Comfort & Growth Cannot Coexist
While reading through Rovelli’s “Seven Brief Lessons on Physics”, (a great read if you’re searching for your next book, by the way), there was a story of the rivalry between Einstein and Bohr that resonated with me. There was a quote that captured the essence of what fueled both men’s success.
“When Einstein died, his greatest rival, Bohr, found for him words of moving admiration. When a few years later Bohr in turn died, someone took a photograph of the blackboard in his study. There’s a drawing on it. A picture of the “light-filled box” in Einstein’s thought experiment. To the very last, the desire to challenge oneself and understand more.”
Despite the momentous success that both men achieved throughout their careers, neither became complacent or lost the desire to continue learning.

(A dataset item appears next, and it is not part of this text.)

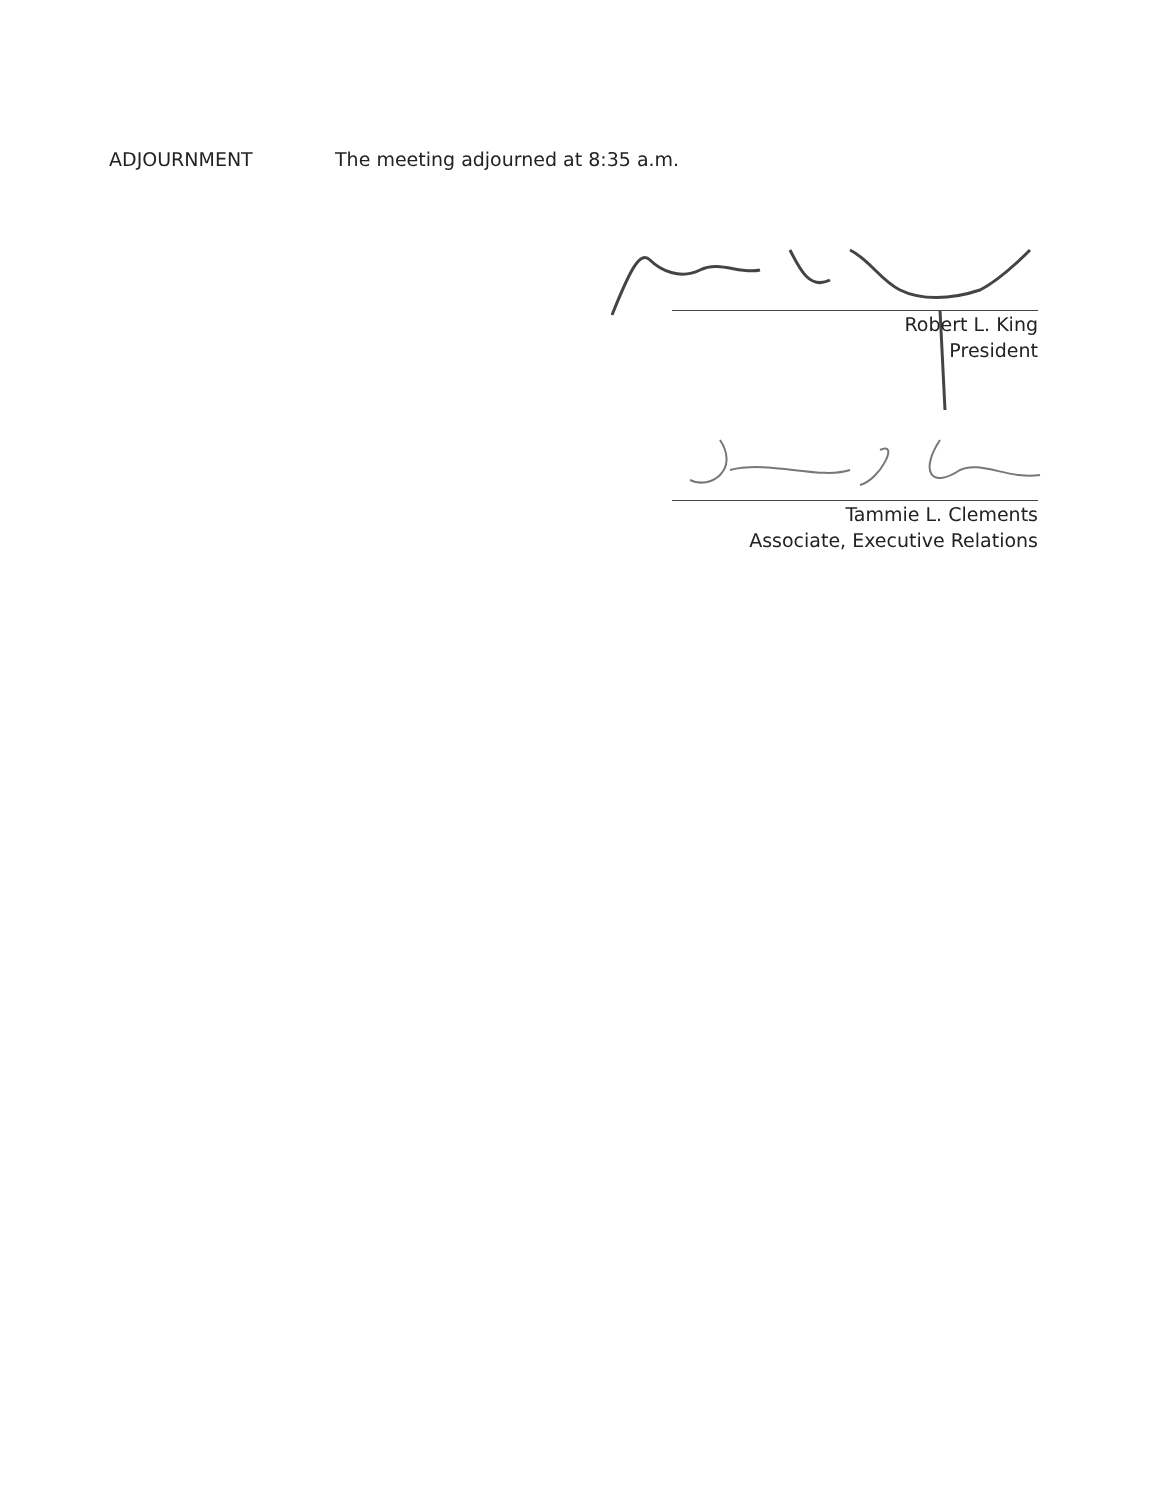ADJOURNMENT The meeting adjourned at 8:35 a.m.
Robert L. King
President
Tammie L. Clements
Associate, Executive Relations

This is far easier said, than done. It’s human nature to yearn for comfort, familiarity, and consistency. But growth… growth is a disruptive, change agent, forcing you to venture outside of familiar territory and embrace ambiguity.
Professional athletes understand this best. They frequently alter their workout routines to avoid “plateau”, a phenomenon that occurs when the body adjusts to an exercise routine and then becomes unable to continue building muscle mass. The brain is no different, requiring similar stimulation. Career professionals too, must constantly recalibrate and take on new challenges to develop new skill sets. One of the most valuable lessons that high school and college seniors can learn before entering the workforce is that comfort and growth simply cannot coexist. Passion certainly has a shelf life, and no one (those entering the workforce or seasoned professionals) is impervious to hitting a plateau. In fact, I believe that those most at risk are people who have achieved repeated success. The temptation to take a long, mental hiatus begins to tug at you more than it previously did, and if you succumb to this pressure, the danger of complacency awaits. Bill Gates made this very clear when he stated that “Success is a lousy teacher. It seduces smart people into thinking they can’t lose.”
So how do we avoid this plateau? We must continue to ask ourselves the following questions:
- “Am I being challenged in my current role”? If you’ve found that your responsibilities have become comfortable for you, then it may be time to take on new challenges. Seek out challenging projects that force you to learn new skills.
- “Where do I envision myself in five years and am I on a path to achieve it?” Recalibrating your plans from time-to-time and optimizing for success is critical to avoid career plateau.
- “Am I holding myself accountable, or waiting for someone else to push me to grow?” This can be a tough one for recent graduates, but try to take ownership of your personal & career development. There is no time like the present!